- What you have to do -
Whenever a line below holds the word "StringId", copy that line.

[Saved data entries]
○ ○ ○

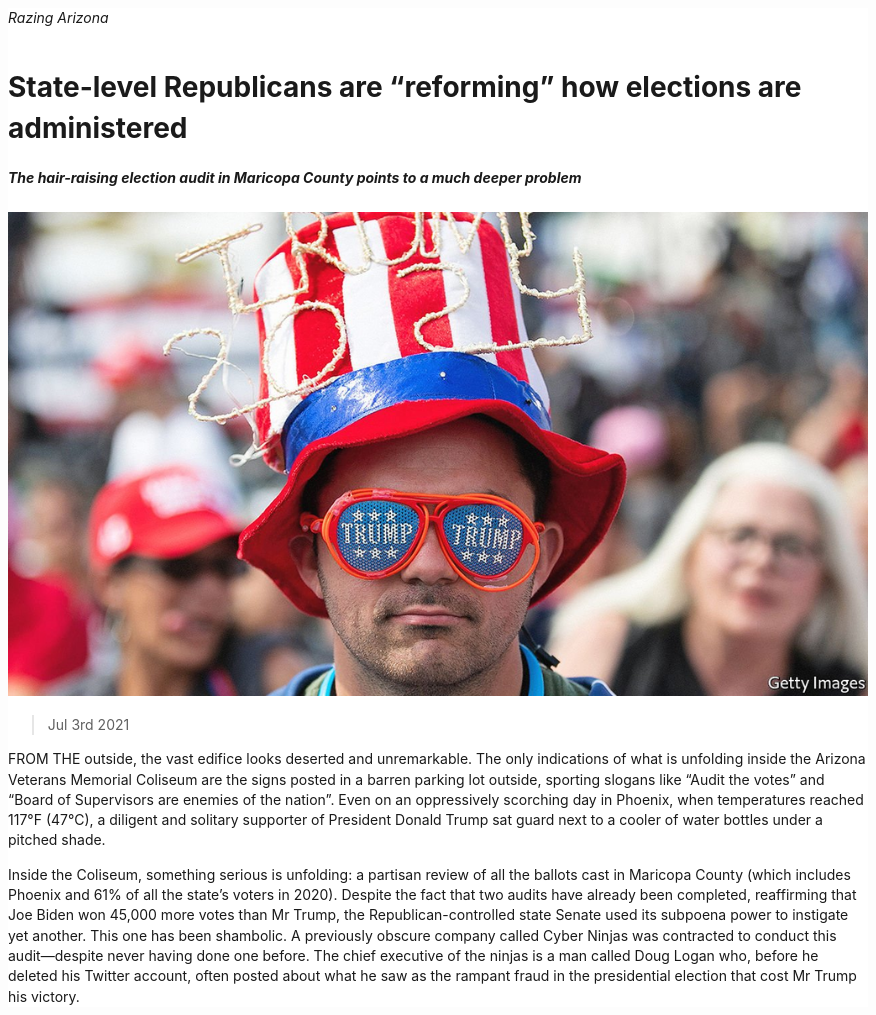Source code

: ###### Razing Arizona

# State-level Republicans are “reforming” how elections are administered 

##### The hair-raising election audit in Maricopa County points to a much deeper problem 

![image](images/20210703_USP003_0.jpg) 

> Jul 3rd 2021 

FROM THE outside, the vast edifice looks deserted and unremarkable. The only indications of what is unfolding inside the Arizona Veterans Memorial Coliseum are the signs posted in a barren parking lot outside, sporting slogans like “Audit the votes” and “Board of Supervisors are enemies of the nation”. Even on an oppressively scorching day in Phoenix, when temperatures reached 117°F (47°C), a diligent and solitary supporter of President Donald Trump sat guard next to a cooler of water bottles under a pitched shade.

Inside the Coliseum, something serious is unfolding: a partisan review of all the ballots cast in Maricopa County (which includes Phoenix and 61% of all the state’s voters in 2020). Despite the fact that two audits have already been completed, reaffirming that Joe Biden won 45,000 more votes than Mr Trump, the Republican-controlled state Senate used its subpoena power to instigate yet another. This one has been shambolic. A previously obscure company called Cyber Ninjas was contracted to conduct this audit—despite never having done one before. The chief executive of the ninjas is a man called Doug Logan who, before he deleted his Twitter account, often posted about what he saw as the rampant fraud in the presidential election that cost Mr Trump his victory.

○ ○ ○

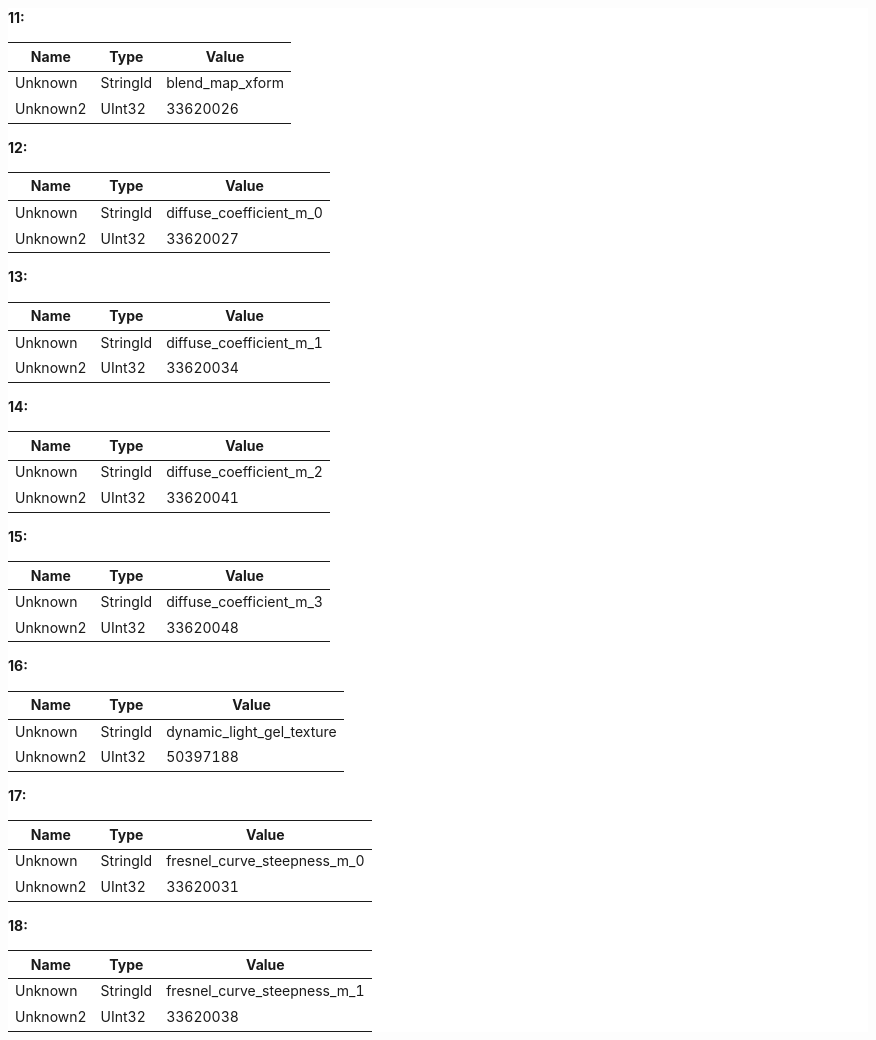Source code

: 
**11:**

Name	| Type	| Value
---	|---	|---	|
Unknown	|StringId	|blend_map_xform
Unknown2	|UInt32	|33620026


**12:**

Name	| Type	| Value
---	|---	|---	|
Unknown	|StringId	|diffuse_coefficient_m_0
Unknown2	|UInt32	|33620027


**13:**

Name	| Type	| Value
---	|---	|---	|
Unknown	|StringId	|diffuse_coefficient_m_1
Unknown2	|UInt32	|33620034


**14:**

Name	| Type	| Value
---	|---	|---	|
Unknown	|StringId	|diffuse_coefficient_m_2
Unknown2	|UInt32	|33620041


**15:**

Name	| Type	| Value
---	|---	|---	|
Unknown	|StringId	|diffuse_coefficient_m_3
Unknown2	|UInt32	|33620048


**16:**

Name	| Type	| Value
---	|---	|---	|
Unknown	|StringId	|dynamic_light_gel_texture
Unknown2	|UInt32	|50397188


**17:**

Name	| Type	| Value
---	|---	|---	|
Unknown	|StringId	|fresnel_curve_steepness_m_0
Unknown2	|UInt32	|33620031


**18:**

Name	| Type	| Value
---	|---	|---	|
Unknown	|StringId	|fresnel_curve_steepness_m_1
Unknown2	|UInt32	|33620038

○ ○ ○

- Final answer -
Unknown	|StringId	|blend_map_xform
Unknown	|StringId	|diffuse_coefficient_m_0
Unknown	|StringId	|diffuse_coefficient_m_1
Unknown	|StringId	|diffuse_coefficient_m_2
Unknown	|StringId	|diffuse_coefficient_m_3
Unknown	|StringId	|dynamic_light_gel_texture
Unknown	|StringId	|fresnel_curve_steepness_m_0
Unknown	|StringId	|fresnel_curve_steepness_m_1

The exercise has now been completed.